If this works then according to the formula, the correct pn for two sentences that are identical to our earlier example should be 
$(3 + 3)/(6 + 6) = .5$ still. 

In [224]:
test = 'The cat the cat the cat. The cat the cat the cat.'
refs = [['The cat is on the mat.', 'There is a cat on the mat'], ['The cat is on the mat.', 'There is a cat on the mat']]
pn(test, refs, 1)

0.5

And the following example should yield (2 + 3) / (7 + 6)



In [82]:
test = 'The the the the the the the. The cat the cat the cat.'
refs = [['The cat is on the mat.', 'There is a cat on the mat'], ['The cat is on the mat.', 'There is a cat on the mat']]
pn(test, refs, 1)[0]

0.38461538461538464

In [83]:
5/13

0.38461538461538464

Smashing, now we can implement the brevity penalty. 

## Brevity Penalty

We just need to calculate the length of the translation and for each sentence find the reference that's closest in length. 

In [319]:
# returns brevity penalty

### translation: list of all the words in a translation
### refs: list of lists containing all words in a reference translation
def brevity_penalty(translation, refs):
  c = 0 
  r = 0
  sentences = translation.split('.')
  sentences.remove('')
  for idx, s in enumerate(sentences):
    s_split = s.strip().split(' ')
    t_sentence_length = len(s_split)
    c += t_sentence_length # sum translation lengths 
    
    # finding the best reference length
    best_ref_length = float('inf') # start at infinity so first reference satisfies inequality below
    for ref in refs[idx]:
      if abs(len(ref.strip().split(' ')) - t_sentence_length) < abs(t_sentence_length - best_ref_length): # Check distance between new and old ref length - translation 
        best_ref_length = len(ref.strip().split(' '))

    r += best_ref_length # summing best ref lengths to get effective ref length, r

  if c > r:
    return 1
  else:
    return np.exp(1 - r/c)

To check that it works I'm going to do an example where the translation length exactly matches the reference lengths -> bp = 1, and an example that's shorter -> bp < 1

In [320]:
# Should yield BP = 1
test = 'The cat the cat the cat.

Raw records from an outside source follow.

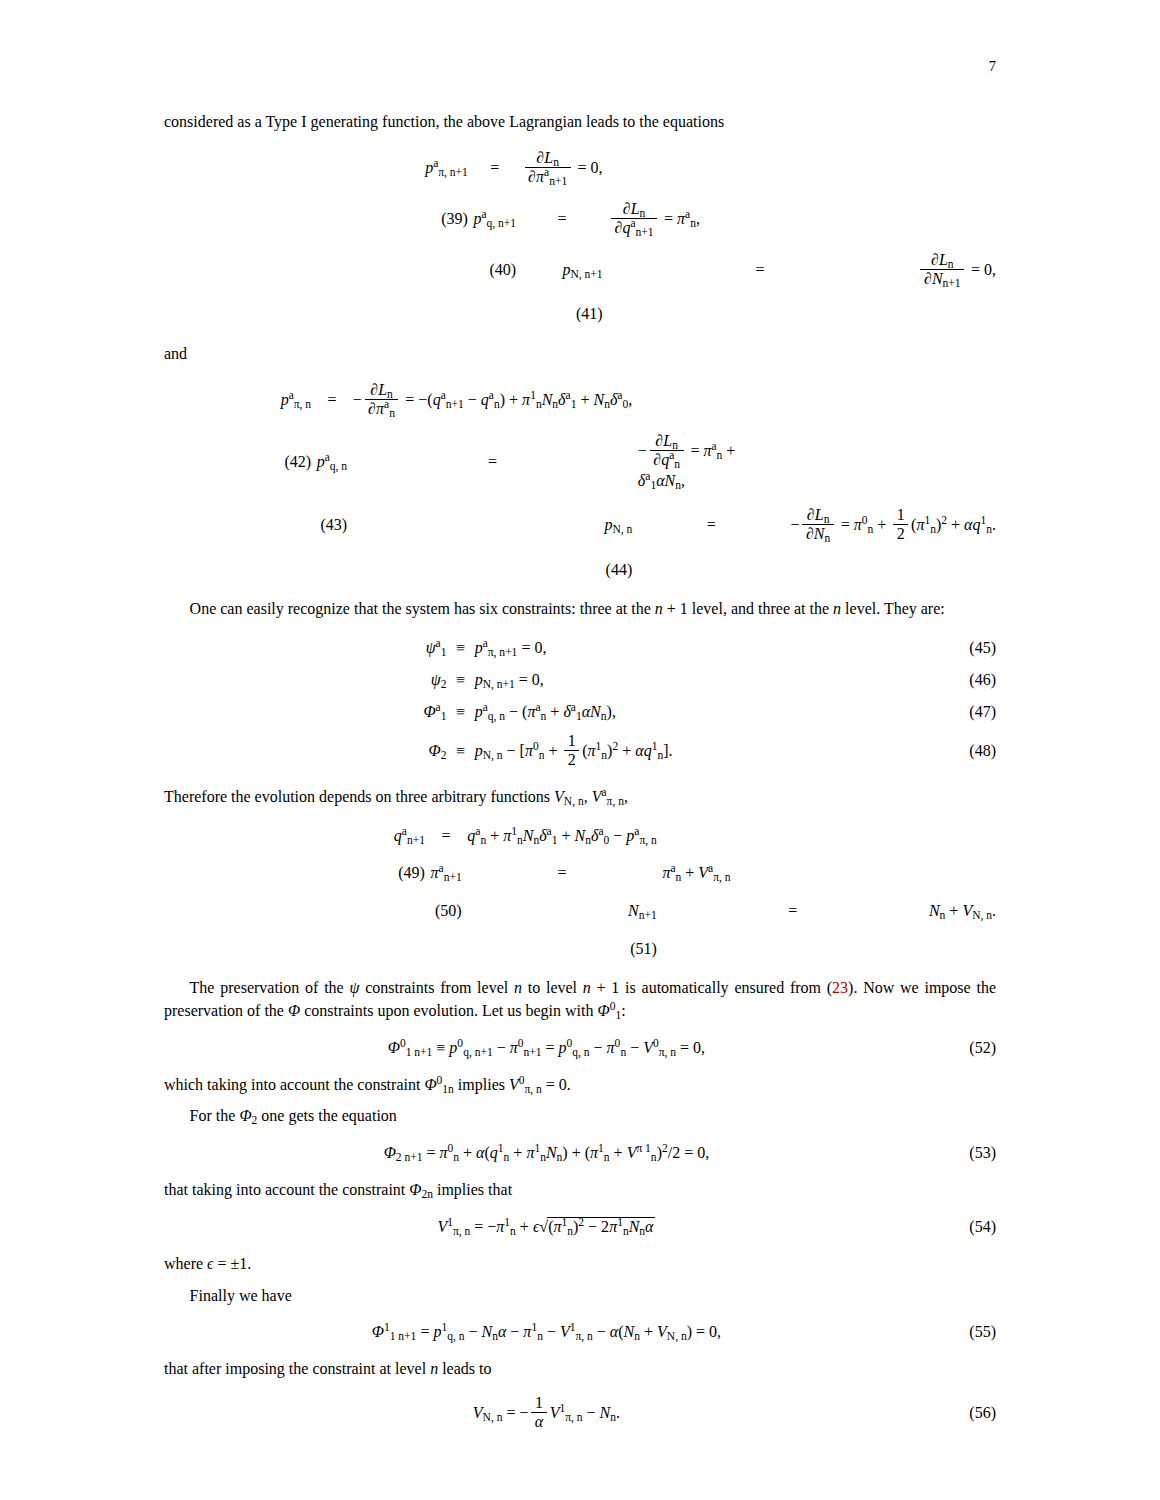7
considered as a Type I generating function, the above Lagrangian leads to the equations
paπ, n+1
=
∂Ln∂πan+1 = 0,
(39)
paq, n+1
=
∂Ln∂qan+1 = πan,
(40)
pN, n+1
=
∂Ln∂Nn+1 = 0,
(41)
and
paπ, n
=
−∂Ln∂πan = −(qan+1 − qan) + π1n Nn δa1 + Nn δa0,
(42)
paq, n
=
−∂Ln∂qan = πan + δa1 αNn,
(43)
pN, n
=
−∂Ln∂Nn = π0n + 12(π1n)2 + αq1n.
(44)
One can easily recognize that the system has six constraints: three at the n + 1 level, and three at the n level. They are:
ψa1
≡
paπ, n+1 = 0,
(45)
ψ2
≡
pN, n+1 = 0,
(46)
Φa1
≡
paq, n − (πan + δa1 αNn),
(47)
Φ2
≡
pN, n − [π0n + 12(π1n)2 + αq1n].
(48)
Therefore the evolution depends on three arbitrary functions VN, n, Vaπ, n,
qan+1
=
qan + π1n Nn δa1 + Nn δa0 − paπ, n
(49)
πan+1
=
πan + Vaπ, n
(50)
Nn+1
=
Nn + VN, n.
(51)
The preservation of the ψ constraints from level n to level n + 1 is automatically ensured from (23). Now we impose the preservation of the Φ constraints upon evolution. Let us begin with Φ01:
Φ01 n+1 ≡ p0q, n+1 − π0n+1 = p0q, n − π0n − V0π, n = 0,
(52)
which taking into account the constraint Φ01n implies V0π, n = 0.
For the Φ2 one gets the equation
Φ2 n+1 = π0n + α(q1n + π1n Nn) + (π1n + Vπ 1n)2/2 = 0,
(53)
that taking into account the constraint Φ2n implies that
V1π, n = −π1n + ϵ√(π1n)2 − 2π1n Nn α
(54)
where ϵ = ±1.
Finally we have
Φ11 n+1 = p1q, n − Nn α − π1n − V1π, n − α(Nn + VN, n) = 0,
(55)
that after imposing the constraint at level n leads to
VN, n = −1 α V1π, n − Nn.
(56)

There is not a dog door.'
refs = [['The cat is on the mat', 'There is a cat on the mat.'], ['The dog is at the door', 'There is a dog at the door']]

brevity_penalty(test, refs)

1.0

In [323]:
# Should yield BP < 1
test = 'cat. dog.'
refs = [['The cat is on the mat', 'There is a cat on the mat.'], ['The dog is at the door', 'There is a dog at the door']]

brevity_penalty(test, refs)

0.006737946999085467

Very good, the second example is *much* shorter than the references so thankfully the bp is quite small. 


## BLEU Score
Finally, let's put it all together and get a working BLEU score:

In [315]:
#Calculates BLEU score with uniform weights

def BLEU_score(translation, refs, N, wn):   
  sum = 0
  bp = brevity_penalty(translation, refs)

  for n in range(1, N + 1):
    p = pn(translation, refs, n)
    sum += wn * np.log(p)
    
  return bp * np.exp(sum)


In [316]:
test = 'The cat the cat the cat. There is a dog door.'
refs = [['The cat is on the mat', 'There is a cat on the mat.'], ['The dog is at the door', 'There is a dog at the door']]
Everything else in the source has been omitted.